Cost-Effective Federated Learning Design

Abstract: Federated learning (FL) is a distributed learning paradigm that enables a large number of devices to collaboratively learn a model without sharing their raw data. Despite its practical efficiency and effectiveness, the iterative on-device learning process incurs a considerable cost in terms of learning time and energy consumption, which depends crucially on the number of selected clients and the number of local iterations in each training round. In this paper, we analyze how to design adaptive FL that optimally chooses these essential control variables to minimize the total cost while ensuring convergence. Theoretically, we analytically establish the relationship between the total cost and the control variables with the convergence upper bound. To efficiently solve the cost minimization problem, we develop a low-cost sampling-based algorithm to learn the convergence related unknown parameters. We derive important solution properties that effectively identify the design principles for different metric preferences. Practically, we evaluate our theoretical results both in a simulated environment and on a hardware prototype. Experimental evidence verifies our derived properties and demonstrates that our proposed solution achieves near-optimal performance for various datasets, different machine learning models, and heterogeneous system settings.

• The paper presents an analytical framework and sampling algorithm to minimize the total cost (time and energy) of federated learning by optimizing the number of clients and local iterations while guaranteeing model convergence.
• It formulates the cost optimization as a biconvex problem, deriving efficient closed-form solutions and learning unknown parameters with minimal overhead.
• The study identifies theoretical properties for cost-efficient FL design and validates its proposed method empirically through simulations and hardware experiments, showing near-optimal performance.

An Analytical Approach to Cost-Effective Federated Learning Design

The paper presents a comprehensive approach to designing a cost-effective federated learning (FL) process.

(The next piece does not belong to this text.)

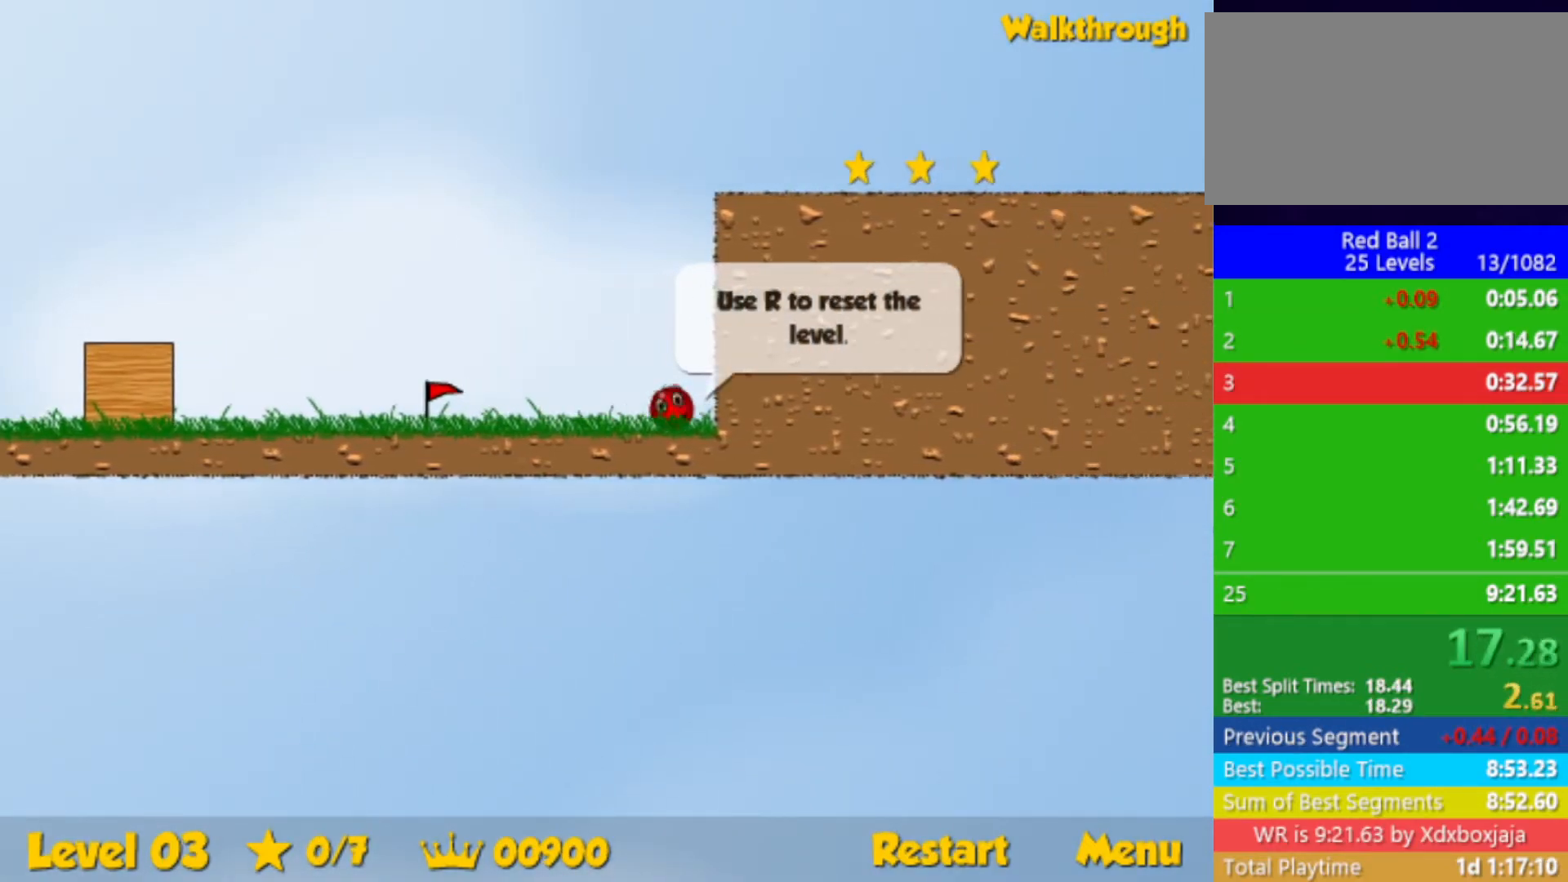
{"keys": ["right", "up"], "events": [[33, "left", "down"], [50, "right", "up"], [50, "up", "down"], [117, "left", "up"], [217, "right", "down"], [383, "right", "up"], [467, "right", "down"]]}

It addresses the crucial issue of optimizing the learning process in FL by minimizing the total cost, essentially comprising learning time and energy consumption, while ensuring the convergence of the model. The primary focus is on determining the optimal values for two key control variables: the number of participating clients ($K$) and the number of local iterations ($E$).

Key Contributions

1. Analytical Formulation: The authors develop an analytical framework that describes the relationship between total cost and control variables with an upper bound on convergence. They provide an approximate solution to minimize the expected total cost, which includes time and energy metrics, under a convergence constraint.
2. Optimization Algorithm: A major contribution is a sampling-based algorithm designed to learn unknown parameters related to the convergence bound with minimal estimation overhead. The paper demonstrates that the optimization problem is biconvex with respect to $K$ and $E$; thereby, efficient solutions can be derived using closed-form expressions.
3. Theoretical Properties: The study uncovers important theoretical properties that help establish design principles for different optimization goals. For instance, a larger $K$ can expedite learning time but may increase energy consumption unless optimized. It also highlights that neither a very high nor very low $E$ is suitable for cost-efficiency, and the optimal $E$ should balance computation and communication costs.
4. Empirical Validation: The theoretical findings and proposed algorithm are evaluated using both simulations and a hardware prototype involving 20 Raspberry Pi devices. Results show that the proposed method achieves near-optimal performance across various datasets, models, and system configurations.

Methodological Framework

• Cost Analysis:

The paper dissects the total cost into components of learning time and energy consumption. For typical FL systems, the per-round time is dictated by the slowest participating client, and the total energy cost aggregates the consumption of all participating clients.

• Problem Formulation:

The authors frame the challenge as an optimization problem (P1), which aims to minimize the expected cost while satisfying a convergence condition. This is transformed into an approximate problem (P2) by utilizing an analytical relationship between cost metrics and convergence.

• Numerical Estimation:

To handle unknown convergence parameters, a sampling-based estimation approach is employed, which minimally impacts the overall system performance.

Implications and Future Directions

The insights presented in the paper have practical and theoretical implications for FL systems. Practically, the proposed approach offers a framework that can be integrated into existing FL systems to reduce operational costs. Theoretically, it provides a basis for further exploration of parameter tuning in decentralized learning environments.

As FL continues to evolve, the trade-off between time and energy consumption in heterogeneous environments will become increasingly pertinent, particularly with the proliferation of IoT and edge devices. Future developments can explore refining the understanding of convergence dynamics in highly non-i.i.d. settings, as well as extending these optimization techniques to more complex models and systems.

In conclusion, the paper contributes significantly to the body of knowledge on federated learning by offering a detailed assessment and solution framework for cost-efficient design, thereby opening avenues for optimized machine learning practices across distributed networks.